Misturando os clássicos do passado do Zeppelin com a direção mais folk de seu futuro, ‘Hey, Hey, What Can I Do’ seria o complemento perfeito para o Led Zeppelin III. Mas por alguma razão, a faixa foi deixada de fora do álbum final, fazendo sua aparição no single 'Immigrant Song' sua única aparição no catálogo do Zeppelin por vários anos. Se você estava no Reino Unido e não conseguiu colocar as mãos em uma cópia importada, há uma boa chance de você não ter ideia de que 'Hey, Hey, What Can I Do' existia.

A faixa nunca foi tocada ao vivo pelo Zeppelin durante sua carreira contemporânea, e seu status como um corte profundo foi bom o suficiente para conseguir 'Hey, Hey, What Can I Do' um lugar na coletânea de 1982 Coda. A essa altura, a música tinha mais de uma década antes de fazer sua primeira aparição em um álbum completo. A inclusão da faixa em conjuntos de caixas e compilações subsequentes a tornou mais conhecida pelos fiéis do Zeppelin, mas por vários anos, você poderia estar em um nível de elite do fandom se conhecesse as batidas folk de 'Hey, Hey , ‘Hey, Hey, What Can I Do’ é um passeio quase totalmente não elétrico para o Led Zeppelin. Apresentando Jimny Page nos violões e John Paul Jones no bandolim, o único instrumento plugado na mixagem é o baixo de Jones.
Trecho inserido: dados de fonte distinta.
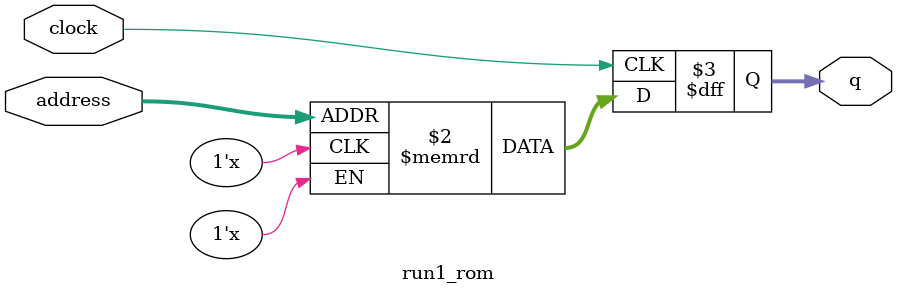
<source format=sv>
module run1_rom (
	input logic clock,
	input logic [11:0] address,
	output logic [3:0] q
);

logic [3:0] memory [0:2399] /* synthesis ram_init_file = "./run1/run1.mif" */;

always_ff @ (posedge clock) begin
	q <= memory[address];
end

endmodule

</source>
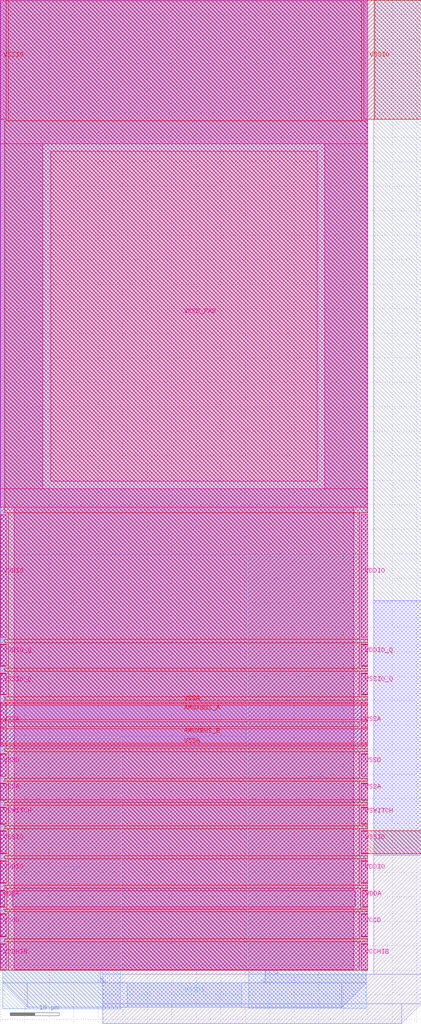
<source format=lef>
VERSION 5.7 ;
  NOWIREEXTENSIONATPIN ON ;
  DIVIDERCHAR "/" ;
  BUSBITCHARS "[]" ;
MACRO sky130_ef_io__vccd_lvc_clamped3_pad
  CLASS PAD POWER ;
  FOREIGN sky130_ef_io__vccd_lvc_clamped3_pad ;
  ORIGIN 0.000 0.000 ;
  SIZE 75.000 BY 197.965 ;
  PIN AMUXBUS_A
    DIRECTION INOUT ;
    USE SIGNAL ;
    PORT
      LAYER met4 ;
        RECT 0.000 51.090 75.000 54.070 ;
    END
  END AMUXBUS_A
  PIN AMUXBUS_B
    DIRECTION INOUT ;
    USE SIGNAL ;
    PORT
      LAYER met4 ;
        RECT 0.000 46.330 75.000 49.310 ;
    END
  END AMUXBUS_B
  PIN VCCD_PAD
    DIRECTION INOUT ;
    USE POWER ;
    PORT
      LAYER met5 ;
        RECT 10.270 99.865 64.670 167.130 ;
    END
  END VCCD_PAD
  PIN VSSA
    DIRECTION INOUT ;
    USE GROUND ;
    PORT
      LAYER met5 ;
        RECT 73.730 45.700 75.000 54.700 ;
    END
    PORT
      LAYER met5 ;
        RECT 73.730 34.805 75.000 38.050 ;
    END
    PORT
      LAYER met5 ;
        RECT 0.000 45.700 1.270 54.700 ;
    END
    PORT
      LAYER met5 ;
        RECT 0.000 34.805 1.270 38.050 ;
    END
    PORT
      LAYER met4 ;
        RECT 73.730 49.610 75.000 50.790 ;
    END
    PORT
      LAYER met4 ;
        RECT 0.000 54.370 75.000 54.700 ;
    END
    PORT
      LAYER met4 ;
        RECT 0.000 45.700 75.000 46.030 ;
    END
    PORT
      LAYER met4 ;
        RECT 73.730 34.700 75.000 38.150 ;
    END
    PORT
      LAYER met4 ;
        RECT 0.000 49.610 1.270 50.790 ;
    END
    PORT
      LAYER met4 ;
        RECT 0.000 34.700 1.270 38.150 ;
    END
  END VSSA
  PIN VDDA
    DIRECTION INOUT ;
    USE POWER ;
    PORT
      LAYER met5 ;
        RECT 74.035 13.000 75.000 16.250 ;
    END
    PORT
      LAYER met5 ;
        RECT 0.000 13.000 0.965 16.250 ;
    END
    PORT
      LAYER met4 ;
        RECT 74.035 12.900 75.000 16.350 ;
    END
    PORT
      LAYER met4 ;
        RECT 0.000 12.900 0.965 16.350 ;
    END
  END VDDA
  PIN VSWITCH
    DIRECTION INOUT ;
    USE POWER ;
    PORT
      LAYER met5 ;
        RECT 73.730 29.950 75.000 33.200 ;
    END
    PORT
      LAYER met5 ;
        RECT 0.000 29.950 1.270 33.200 ;
    END
    PORT
      LAYER met4 ;
        RECT 73.730 29.850 75.000 33.300 ;
    END
    PORT
      LAYER met4 ;
        RECT 0.000 29.850 1.270 33.300 ;
    END
  END VSWITCH
  PIN VDDIO_Q
    DIRECTION INOUT ;
    USE POWER ;
    PORT
      LAYER met5 ;
        RECT 73.730 62.150 75.000 66.400 ;
    END
    PORT
      LAYER met5 ;
        RECT 0.000 62.150 1.270 66.400 ;
    END
    PORT
      LAYER met4 ;
        RECT 73.730 62.050 75.000 66.500 ;
    END
    PORT
      LAYER met4 ;
        RECT 0.000 62.050 1.270 66.500 ;
    END
  END VDDIO_Q
  PIN VCCHIB
    DIRECTION INOUT ;
    USE POWER ;
    PORT
      LAYER met5 ;
        RECT 73.730 0.100 75.000 5.350 ;
    END
    PORT
      LAYER met5 ;
        RECT 0.000 0.100 1.270 5.350 ;
    END
    PORT
      LAYER met4 ;
        RECT 73.730 0.000 75.000 5.450 ;
    END
    PORT
      LAYER met4 ;
        RECT 0.000 0.000 1.270 5.450 ;
    END
  END VCCHIB
  PIN VDDIO
    DIRECTION INOUT ;
    USE POWER ;
    PORT
      LAYER met5 ;
        RECT 73.730 68.000 75.000 92.950 ;
    END
    PORT
      LAYER met5 ;
        RECT 73.730 17.850 75.000 22.300 ;
    END
    PORT
      LAYER met5 ;
        RECT 0.000 68.000 1.270 92.950 ;
    END
    PORT
      LAYER met5 ;
        RECT 0.000 17.850 1.270 22.300 ;
    END
    PORT
      LAYER met4 ;
        RECT 73.730 17.750 75.000 22.400 ;
    END
    PORT
      LAYER met4 ;
        RECT 73.730 68.000 75.000 92.965 ;
    END
    PORT
      LAYER met4 ;
        RECT 0.000 17.750 1.270 22.400 ;
    END
    PORT
      LAYER met4 ;
        RECT 0.000 68.000 1.270 92.965 ;
    END
  END VDDIO
  PIN VCCD
    DIRECTION INOUT ;
    USE POWER ;
    PORT
      LAYER met5 ;
        RECT 73.730 6.950 75.000 11.400 ;
    END
    PORT
      LAYER met5 ;
        RECT 0.000 6.950 1.270 11.400 ;
    END
    PORT
      LAYER met4 ;
        RECT 73.730 6.850 75.000 11.500 ;
    END
    PORT
      LAYER met4 ;
        RECT 0.000 6.850 1.270 11.500 ;
    END
  END VCCD
  PIN VSSIO
    DIRECTION INOUT ;
    USE GROUND ;
    PORT
      LAYER met4 ;
        RECT 74.225 173.750 76.470 197.965 ;
    END
    PORT
      LAYER met4 ;
        RECT 0.000 173.750 1.205 197.965 ;
    END
    PORT
      LAYER met5 ;
        RECT 73.730 23.900 75.000 28.350 ;
    END
    PORT
      LAYER met5 ;
        RECT 0.000 23.900 1.270 28.350 ;
    END
    PORT
      LAYER met4 ;
        RECT 73.730 23.800 75.000 28.450 ;
    END
    PORT
      LAYER met4 ;
        RECT 0.000 23.800 1.270 28.450 ;
    END
  END VSSIO
  PIN VSSD
    DIRECTION INOUT ;
    USE GROUND ;
    PORT
      LAYER met5 ;
        RECT 73.730 39.650 75.000 44.100 ;
    END
    PORT
      LAYER met5 ;
        RECT 0.000 39.650 1.270 44.100 ;
    END
    PORT
      LAYER met4 ;
        RECT 73.730 39.550 75.000 44.200 ;
    END
    PORT
      LAYER met4 ;
        RECT 0.000 39.550 1.270 44.200 ;
    END
  END VSSD
  PIN VSSIO_Q
    DIRECTION INOUT ;
    USE GROUND ;
    PORT
      LAYER met5 ;
        RECT 73.730 56.300 75.000 60.550 ;
    END
    PORT
      LAYER met5 ;
        RECT 0.000 56.300 1.270 60.550 ;
    END
    PORT
      LAYER met4 ;
        RECT 73.730 56.200 75.000 60.650 ;
    END
    PORT
      LAYER met4 ;
        RECT 0.000 56.200 1.270 60.650 ;
    END
  END VSSIO_Q
  PIN VCCD1
    DIRECTION INOUT ;
    USE POWER ;
    PORT
      LAYER met3 ;
        RECT 0.500 -7.830 24.500 47.345 ;
    END
    PORT
      LAYER met3 ;
        RECT 50.755 -7.710 74.700 84.430 ;
    END
  END VCCD1
  PIN VSSD1
    DIRECTION INOUT ;
    USE GROUND ;
    PORT
      LAYER met3 ;
        RECT 25.950 -7.530 49.260 -2.510 ;
    END
  END VSSD1
  OBS
      LAYER li1 ;
        RECT 0.240 0.985 74.755 197.745 ;
      LAYER met1 ;
        RECT 0.120 0.000 75.000 197.805 ;
        RECT 16.655 -0.035 56.565 0.000 ;
        RECT 20.925 -0.780 56.565 -0.035 ;
        RECT 76.200 -0.780 85.935 75.385 ;
        RECT 20.925 -6.885 85.935 -0.780 ;
        RECT 20.925 -10.885 81.935 -6.885 ;
        POLYGON 81.935 -6.885 85.935 -6.885 81.935 -10.885 ;
      LAYER met2 ;
        RECT 0.490 0.000 75.000 197.965 ;
        RECT 76.200 23.425 85.935 197.965 ;
        RECT 0.490 -2.510 20.495 0.000 ;
        RECT 20.925 -0.035 53.535 0.000 ;
        POLYGON 20.495 -1.510 21.495 -2.510 20.495 -2.510 ;
        POLYGON 54.095 -1.510 54.095 -2.510 53.095 -2.510 ;
        RECT 54.095 -2.510 74.700 0.000 ;
        RECT 0.490 -2.560 74.700 -2.510 ;
        POLYGON 0.490 -2.560 5.490 -2.560 5.490 -7.560 ;
        RECT 5.490 -7.560 69.700 -2.560 ;
        POLYGON 69.700 -2.560 74.700 -2.560 69.700 -7.560 ;
      LAYER met3 ;
        RECT 0.490 84.830 75.000 197.965 ;
        RECT 76.200 173.750 85.935 197.965 ;
        RECT 0.490 47.745 50.355 84.830 ;
        RECT 0.490 -7.830 0.500 4.310 ;
        RECT 24.900 0.000 50.355 47.745 ;
        RECT 76.200 23.800 85.935 28.450 ;
        RECT 26.000 -0.035 36.880 0.000 ;
        RECT 38.380 -0.035 49.255 0.000 ;
      LAYER met4 ;
        RECT 1.605 173.350 73.825 197.965 ;
        RECT 76.470 173.750 85.935 197.965 ;
        RECT 0.965 93.365 75.000 173.350 ;
        RECT 1.670 67.600 73.330 93.365 ;
        RECT 0.965 66.900 75.000 67.600 ;
        RECT 1.670 61.650 73.330 66.900 ;
        RECT 0.965 61.050 75.000 61.650 ;
        RECT 1.670 55.800 73.330 61.050 ;
        RECT 0.965 55.100 75.000 55.800 ;
        RECT 1.670 49.710 73.330 50.690 ;
        RECT 0.965 44.600 75.000 45.300 ;
        RECT 1.670 39.150 73.330 44.600 ;
        RECT 0.965 38.550 75.000 39.150 ;
        RECT 1.670 34.300 73.330 38.550 ;
        RECT 0.965 33.700 75.000 34.300 ;
        RECT 1.670 29.450 73.330 33.700 ;
        RECT 0.965 28.850 75.000 29.450 ;
        RECT 1.670 23.400 73.330 28.850 ;
        RECT 75.000 23.800 85.935 28.450 ;
        RECT 0.965 22.800 75.000 23.400 ;
        RECT 1.670 17.350 73.330 22.800 ;
        RECT 0.965 16.750 75.000 17.350 ;
        RECT 1.365 12.500 73.635 16.750 ;
        RECT 0.965 11.900 75.000 12.500 ;
        RECT 1.670 6.450 73.330 11.900 ;
        RECT 0.965 5.850 75.000 6.450 ;
        RECT 1.670 0.000 73.330 5.850 ;
      LAYER met5 ;
        RECT 0.000 168.730 75.000 197.965 ;
        RECT 0.000 98.265 8.670 168.730 ;
        RECT 66.270 98.265 75.000 168.730 ;
        RECT 0.000 94.550 75.000 98.265 ;
        RECT 2.870 34.805 72.130 94.550 ;
        RECT 0.000 34.800 75.000 34.805 ;
        RECT 2.870 16.250 72.130 34.800 ;
        RECT 2.565 13.000 72.435 16.250 ;
        RECT 2.870 0.100 72.130 13.000 ;
  END
END sky130_ef_io__vccd_lvc_clamped3_pad
END LIBRARY


</source>
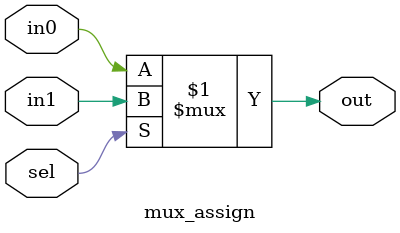
<source format=v>
module mux_assign (in0, in1, sel, out);
input in0, in1, sel;
output out;

assign out = (sel)? in1: in0;
endmodule
</source>
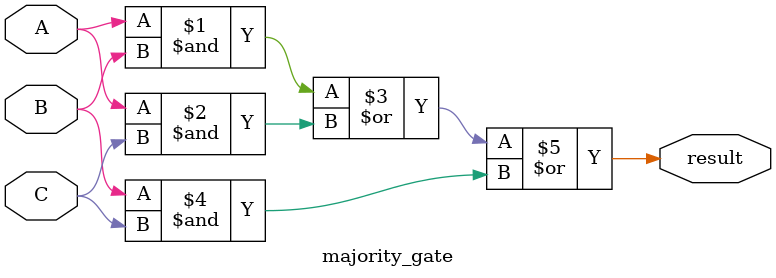
<source format=v>
module majority_gate(
    input wire A,B,C,
    output wire result
);

assign result = (A & B) | (A & C) | (B & C);

endmodule

</source>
John Bonham bate seus ritmos de assinatura enquanto Robert Plant corajosamente canta suas letras influenciadas pelo blues sobre seu parceiro que fica bêbado o tempo todo e não consegue permanecer fiel.

Misturando os clássicos do passado do Zeppelin com a direção mais folk de seu futuro, ‘Hey, Hey, What Can I Do’ seria o complemento perfeito para o Led Zeppelin III. Mas por alguma razão, a faixa foi deixada de fora do álbum final, fazendo sua aparição no single 'Immigrant Song' sua única aparição no catálogo do Zeppelin por vários anos. Se você estava no Reino Unido e não conseguiu colocar as mãos em uma cópia importada, há uma boa chance de você não ter ideia de que 'Hey, Hey, What Can I Do' existia.

A faixa nunca foi tocada ao vivo pelo Zeppelin durante sua carreira contemporânea, e seu status como um corte profundo foi bom o suficiente para conseguir 'Hey, Hey, What Can I Do' um lugar na coletânea de 1982 Coda. A essa altura, a música tinha mais de uma década antes de fazer sua primeira aparição em um álbum completo. A inclusão da faixa em conjuntos de caixas e compilações subsequentes a tornou mais conhecida pelos fiéis do Zeppelin, mas por vários anos, você poderia estar em um nível de elite do fandom se conhecesse as batidas folk de 'Hey, Hey, What Can I Do'.

Via FAR OUT.

Confira a gravação de estúdio de 'Hey, Hey, What Can I Do' no player abaixo.